⟨

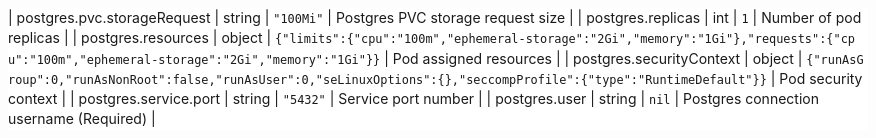 | postgres.pvc.storageRequest | string | `"100Mi"` | Postgres PVC storage request size |
| postgres.replicas | int | `1` | Number of pod replicas |
| postgres.resources | object | `{"limits":{"cpu":"100m","ephemeral-storage":"2Gi","memory":"1Gi"},"requests":{"cpu":"100m","ephemeral-storage":"2Gi","memory":"1Gi"}}` | Pod assigned resources |
| postgres.securityContext | object | `{"runAsGroup":0,"runAsNonRoot":false,"runAsUser":0,"seLinuxOptions":{},"seccompProfile":{"type":"RuntimeDefault"}}` | Pod security context |
| postgres.service.port | string | `"5432"` | Service port number |
| postgres.user | string | `nil` | Postgres connection username (Required) |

⟩

◆ JOB ◆
Return the records word for word, leaving every picture out of the copy.

◆ PROBLEM SOLUTION ◆
 | postgres.pvc.storageRequest | string | `"100Mi"` | Postgres PVC storage request size |
| postgres.replicas | int | `1` | Number of pod replicas |
| postgres.resources | object | `{"limits":{"cpu":"100m","ephemeral-storage":"2Gi","memory":"1Gi"},"requests":{"cpu":"100m","ephemeral-storage":"2Gi","memory":"1Gi"}}` | Pod assigned resources |
| postgres.securityContext | object | `{"runAsGroup":0,"runAsNonRoot":false,"runAsUser":0,"seLinuxOptions":{},"seccompProfile":{"type":"RuntimeDefault"}}` | Pod security context |
| postgres.service.port | string | `"5432"` | Service port number |
| postgres.user | string | `nil` | Postgres connection username (Required) |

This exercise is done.